> WHAT IS NEEDED: Every entry is to be reproduced word for word, but the images are not.
■ ■ ■
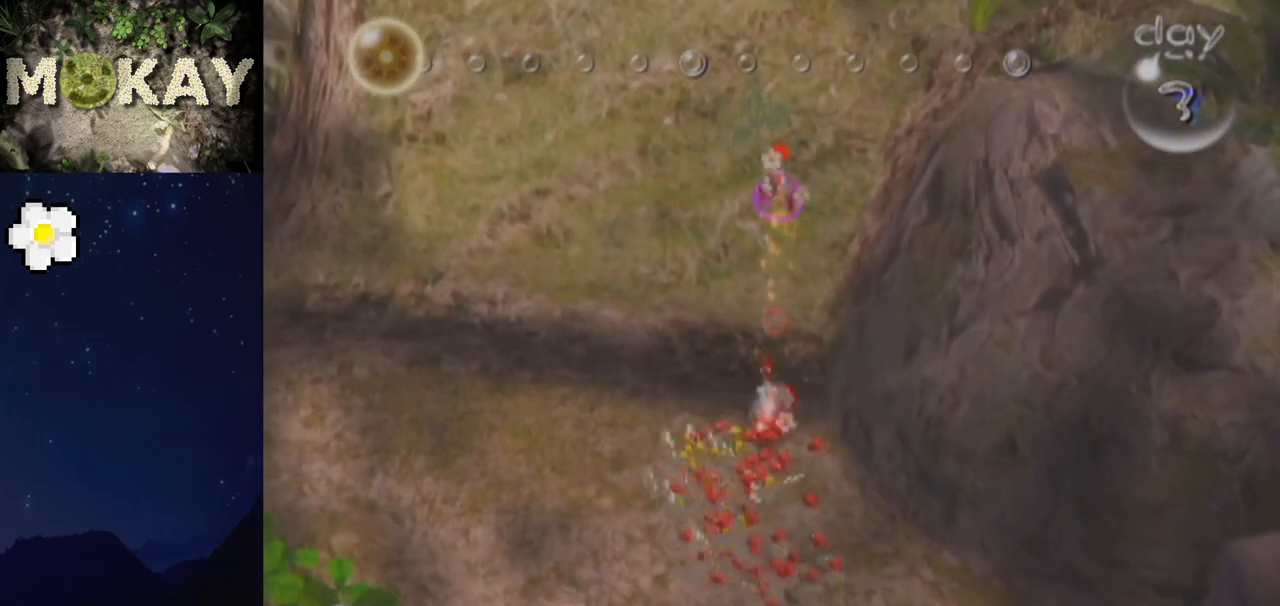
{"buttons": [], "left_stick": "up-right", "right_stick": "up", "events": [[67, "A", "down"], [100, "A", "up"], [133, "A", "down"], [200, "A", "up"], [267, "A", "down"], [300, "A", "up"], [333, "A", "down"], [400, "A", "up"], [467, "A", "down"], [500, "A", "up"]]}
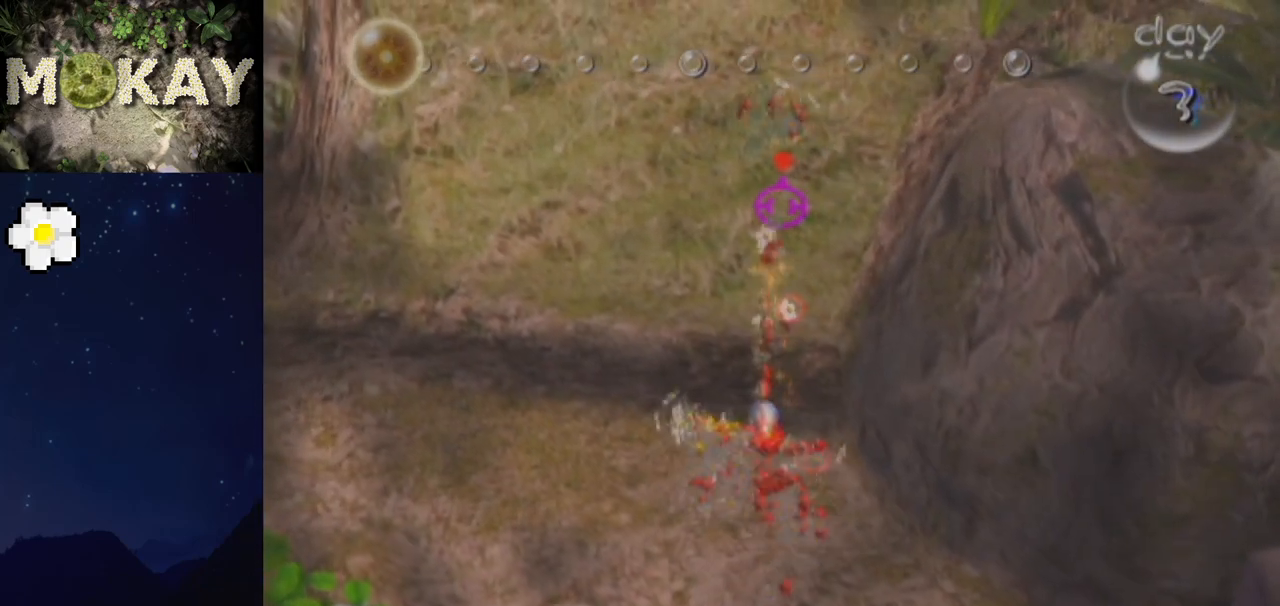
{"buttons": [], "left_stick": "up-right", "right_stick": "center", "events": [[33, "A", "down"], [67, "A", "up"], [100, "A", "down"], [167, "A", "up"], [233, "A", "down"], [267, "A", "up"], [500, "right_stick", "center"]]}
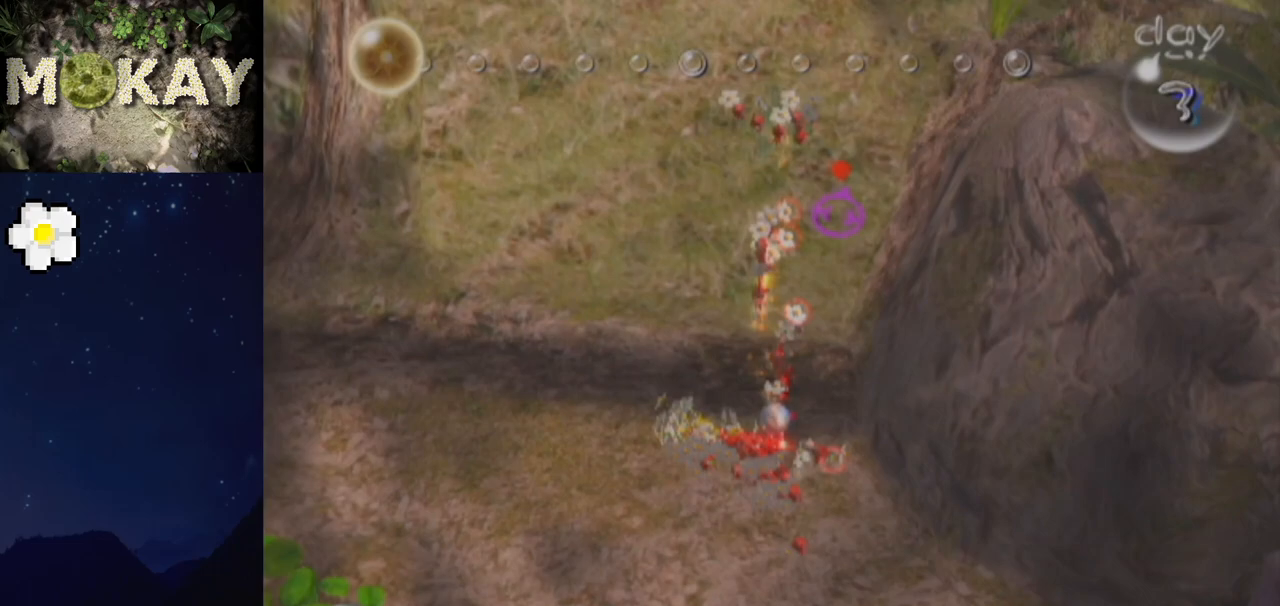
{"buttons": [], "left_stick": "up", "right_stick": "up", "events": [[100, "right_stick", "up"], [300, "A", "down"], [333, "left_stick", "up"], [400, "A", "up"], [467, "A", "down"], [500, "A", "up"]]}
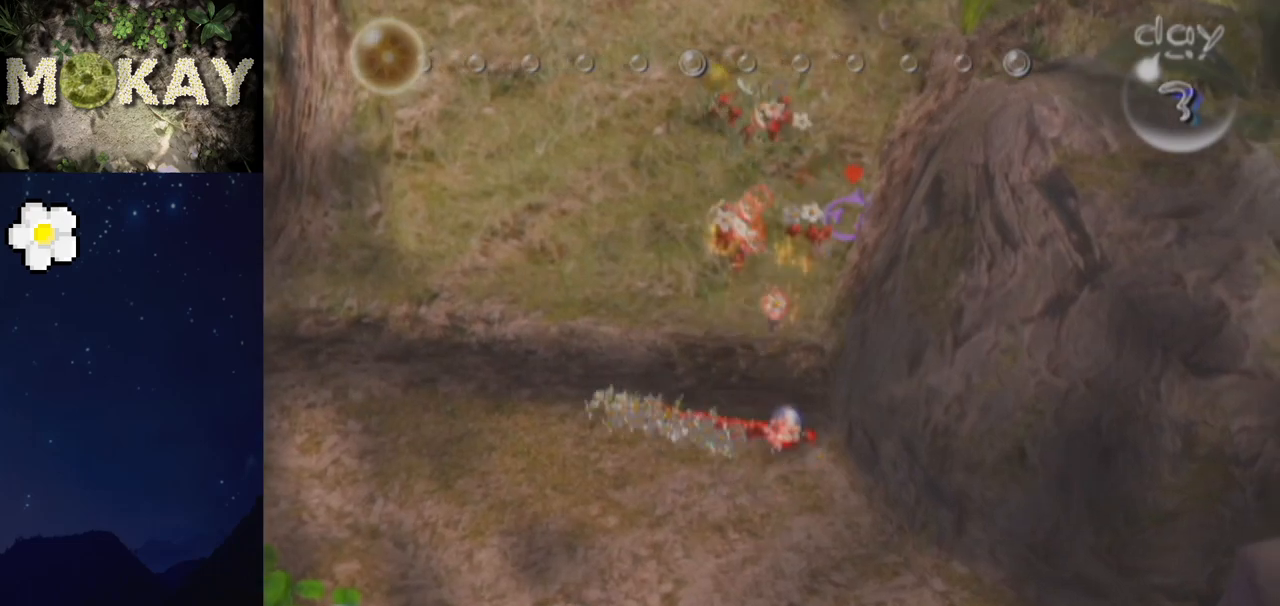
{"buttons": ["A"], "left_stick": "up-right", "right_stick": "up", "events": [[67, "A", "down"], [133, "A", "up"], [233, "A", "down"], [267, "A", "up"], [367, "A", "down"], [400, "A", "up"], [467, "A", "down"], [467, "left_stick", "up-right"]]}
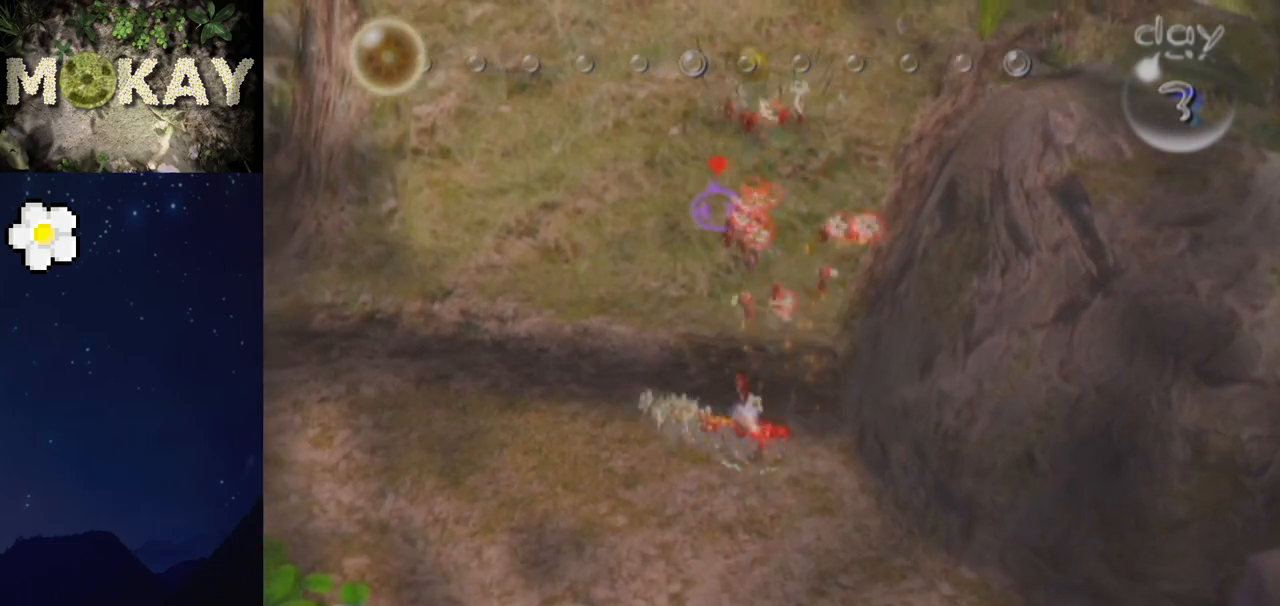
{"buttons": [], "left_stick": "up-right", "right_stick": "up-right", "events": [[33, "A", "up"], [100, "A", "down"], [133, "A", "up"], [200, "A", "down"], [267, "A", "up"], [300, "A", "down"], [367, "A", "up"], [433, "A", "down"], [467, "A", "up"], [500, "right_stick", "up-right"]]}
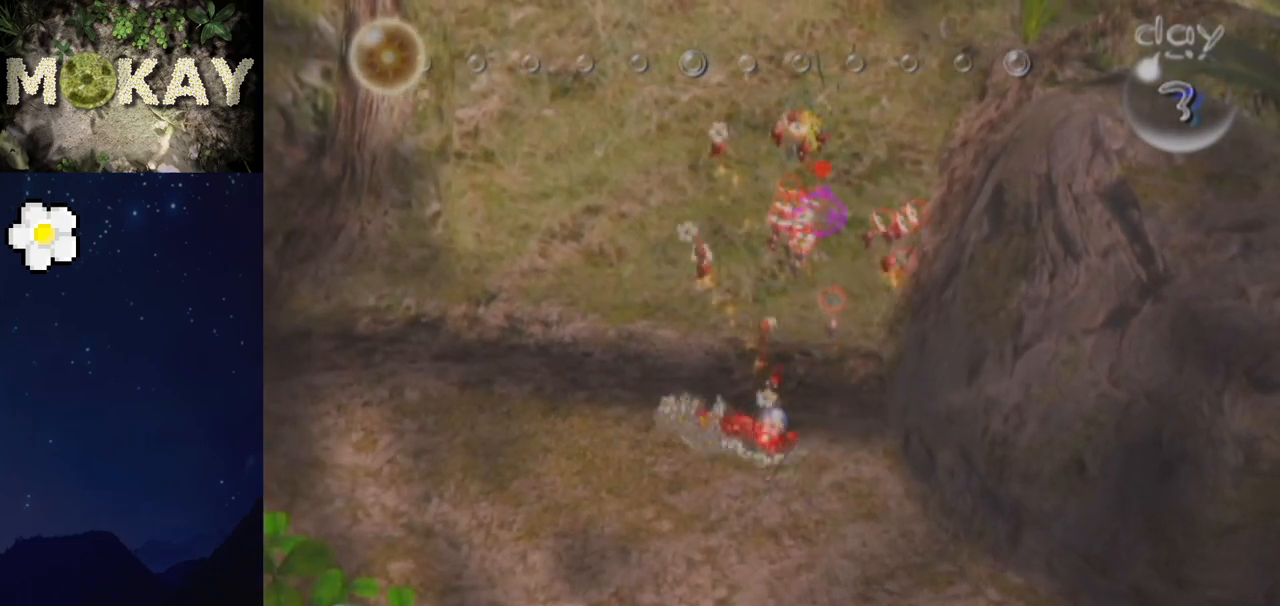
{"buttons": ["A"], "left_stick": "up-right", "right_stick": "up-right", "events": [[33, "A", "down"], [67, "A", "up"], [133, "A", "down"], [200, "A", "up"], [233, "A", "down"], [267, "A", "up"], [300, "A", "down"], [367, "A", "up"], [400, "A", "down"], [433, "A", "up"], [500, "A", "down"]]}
■ ■ ■
> EXERCISE OUTPUT:
{"buttons": [], "left_stick": "up-right", "right_stick": "up", "events": [[67, "A", "down"], [100, "A", "up"], [133, "A", "down"], [200, "A", "up"], [267, "A", "down"], [300, "A", "up"], [333, "A", "down"], [400, "A", "up"], [467, "A", "down"], [500, "A", "up"]]}
{"buttons": [], "left_stick": "up-right", "right_stick": "center", "events": [[33, "A", "down"], [67, "A", "up"], [100, "A", "down"], [167, "A", "up"], [233, "A", "down"], [267, "A", "up"], [500, "right_stick", "center"]]}
{"buttons": [], "left_stick": "up", "right_stick": "up", "events": [[100, "right_stick", "up"], [300, "A", "down"], [333, "left_stick", "up"], [400, "A", "up"], [467, "A", "down"], [500, "A", "up"]]}
{"buttons": ["A"], "left_stick": "up-right", "right_stick": "up", "events": [[67, "A", "down"], [133, "A", "up"], [233, "A", "down"], [267, "A", "up"], [367, "A", "down"], [400, "A", "up"], [467, "A", "down"], [467, "left_stick", "up-right"]]}
{"buttons": [], "left_stick": "up-right", "right_stick": "up-right", "events": [[33, "A", "up"], [100, "A", "down"], [133, "A", "up"], [200, "A", "down"], [267, "A", "up"], [300, "A", "down"], [367, "A", "up"], [433, "A", "down"], [467, "A", "up"], [500, "right_stick", "up-right"]]}
{"buttons": ["A"], "left_stick": "up-right", "right_stick": "up-right", "events": [[33, "A", "down"], [67, "A", "up"], [133, "A", "down"], [200, "A", "up"], [233, "A", "down"], [267, "A", "up"], [300, "A", "down"], [367, "A", "up"], [400, "A", "down"], [433, "A", "up"], [500, "A", "down"]]}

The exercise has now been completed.